Asked by a reporter whether the United States would extend an Aug. 31 deadline for evacuations, Biden replied: “Our hope is we will not have to extend but there are going to be discussions I suspect on how far along we are in the process.”

Biden said he had directed the State Department to contact Americans stranded in the country, where Taliban checkpoints are in place.

“We’re executing a plan to move groups of these Americans to safety and to safely and effectively move them to the airport compound. For security reasons, I’m not going to go into detail […] but I will say again today what I’ve said before: Any American who wants to get home will get home.”

Afghan allies of the West and vulnerable Afghans such as women activists and journalists would be helped too, he said.

CIVILIAN AIRCRAFT:

Panicked Afghans have clamoured to board flights out of Kabul, fearing reprisals and a return to a hardline rule that the group implemented when it was last in power, two decades ago.

The United States on Sunday sought the help of six commercial airlines to transport people after their evacuation from Afghanistan.

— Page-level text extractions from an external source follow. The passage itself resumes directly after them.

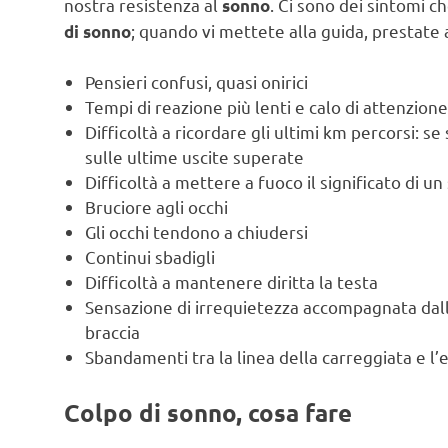
nostra resistenza al
. Ci sono dei sintomi c
sonno
; quando vi mettete alla guida, prestate 
di sonno
Pensieri confusi, quasi onirici
Tempi di reazione più lenti e calo di attenzion
Difficoltà a ricordare gli ultimi km percorsi: s
sulle ultime uscite superate
Difficoltà a mettere a fuoco il significato di u
Bruciore agli occhi
Gli occhi tendono a chiudersi
Continui sbadigli
Difficoltà a mantenere diritta la testa
Sensazione di irrequietezza accompagnata dall’
braccia
Sbandamenti tra la linea della carreggiata e l’
Colpo di sonno, cosa fare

Biden said people fleeing Afghanistan were being assisted by more than two dozen countries in four continents.

Japan said it will send a military aircraft to Afghanistan on Monday to bring back its citizens. More flights are expected to repatriate not only Japanese citizens but also Afghans working at the Japanese embassy or with Japanese missions, a government spokesperson said.

A United Nations flight transported 120 people from Kabul to Kazakhstan on Sunday, said UN spokesman Stephane Dujarric. Passengers included UN personnel and members of non-governmental organizations who work with the United Nations in Afghanistan, he said, adding that it was the second such flight in the past week.

OPPOSITION:

Leaders of the Taliban, who have sought to show a more moderate face since capturing Kabul, have begun talks on forming a government.

They face opposition from forces in northern Afghanistan, which said this weekend they had taken three districts close to the Panjshir valley.

Anti-Taliban leader Ahmad Massoud said on Sunday he hoped to hold peaceful talks with the Islamist movement but that his forces in the Panjshir – remnants of army units, special forces and militiamen — were ready to fight.

“We want to make the Taliban realise that the only way forward is through negotiation,” he said. “We do not want a war to break out.”

The Taliban said hundreds of their fighters were heading towards Panjshir, showing a video on Twitter of a column of captured trucks with the white Taliban flag but still bearing their government markings moving along a highway.

Reuters spoke to eight doctors in public hospitals in several Taliban controlled cities elsewhere in the country who said they had not heard of any violence or received any wounded or bodies of people killed in clashes since Thursday.